При таком сюжете времени, с повторяющимися циклами и без вселяющего надежду исторического вектора, можно говорить о заведомой условности хронологических рамок «оттепельных 60-х», — и для Чухонцева, как мы видели, «оттепель» закончилась раньше сакраментального августа 1968-го, и танки в Праге были неизбежны.
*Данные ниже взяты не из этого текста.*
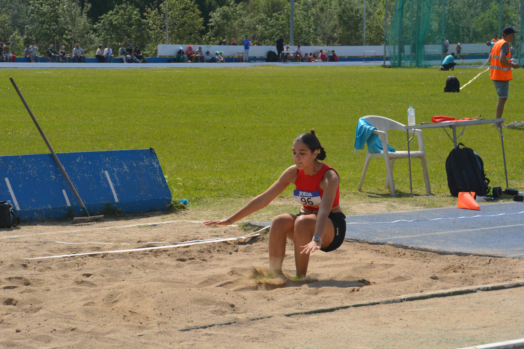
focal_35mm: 123
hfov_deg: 16.7
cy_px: 169
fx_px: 1790
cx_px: 256
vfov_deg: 11.1
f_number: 7.1
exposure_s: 1/1600
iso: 400
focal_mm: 70
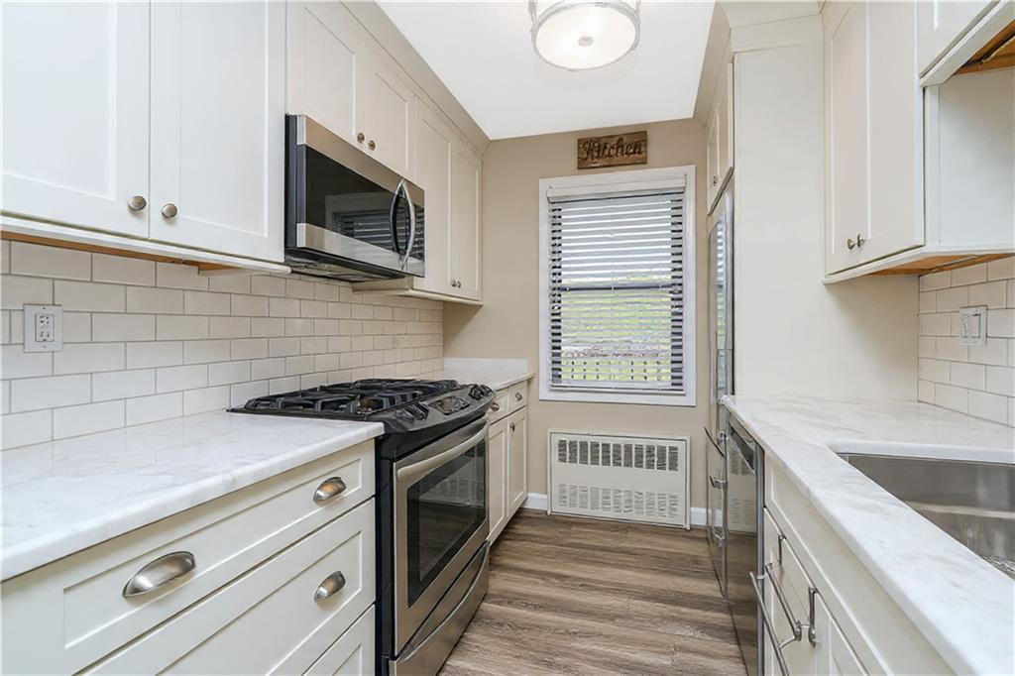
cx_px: 508
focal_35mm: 16
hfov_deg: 96.8
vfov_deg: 73.7
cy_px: 338
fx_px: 451
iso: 64
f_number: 4.5
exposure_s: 1/40
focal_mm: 16
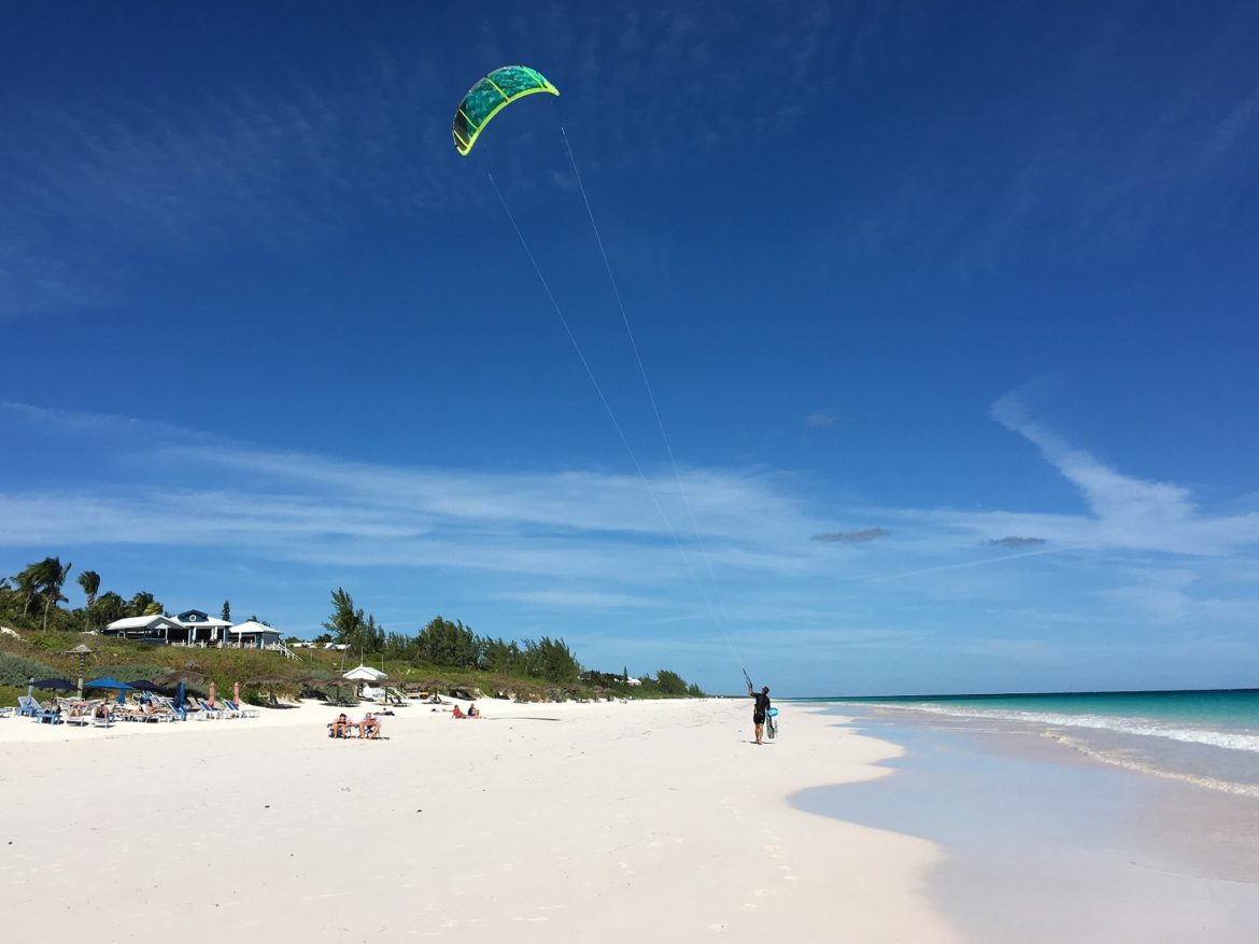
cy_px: 472
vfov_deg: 48.2
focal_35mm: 29
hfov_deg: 61.7
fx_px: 1055
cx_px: 630
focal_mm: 4.15
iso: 25
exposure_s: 1/3663
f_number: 2.2
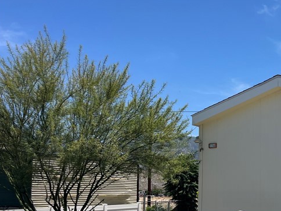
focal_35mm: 55
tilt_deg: +6.2
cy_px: 152
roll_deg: +1.0
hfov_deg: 31.8
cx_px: 293
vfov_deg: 26.3
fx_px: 446
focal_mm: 5.1
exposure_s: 1/4149
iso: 50
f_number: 1.6
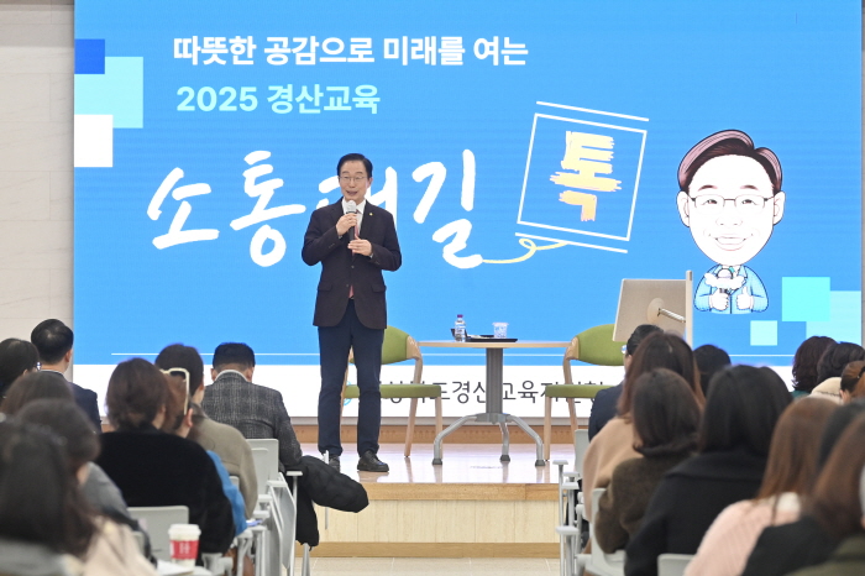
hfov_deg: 15.2
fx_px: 3242
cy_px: 288
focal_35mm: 135
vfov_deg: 10.2
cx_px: 432
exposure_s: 1/200
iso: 2500
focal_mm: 135
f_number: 5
И последнее, о чем хочется сказать, описав круг и вернувшись к началу, — к памятной статье Рассадина о «времени стихов» и определении «шестидесятничества» как поэзии, отзывающейся на «сиюминутное» и получающей «сиюминутный отклик». «Племени артистов» критик попытался противопоставить «других поэтов» и, перефразируя известные стихи Баратынского о «читателе в потомстве», он напоминает затем об «отложенном» признании и о том, что «оставшись непонятыми в сиюминутности, они могут быть поняты через сотню лет». И здесь вспоминается еще один знаменательный текст 1968-го, — возможно, как раз он обозначил сакраментальную границу между «временем стихов» и «временем поэтов», между «шестидесятничеством» как эпохой экстравертов и наступившими затем «длинными 70-ми». Речь о фильме «Доживем до понедельника» и об известной сцене, когда учитель истории цитирует «Признание» Баратынского, — стихи об уходящей молодости с ее «смешными обетами», и недалекая учительница литературы, не узнав автора, оправдывается, мол, невозможно же упомнить всех «второстепенных поэтов». И тогда звучит та самая фраза: «А его уже перевели … в первостепенные!».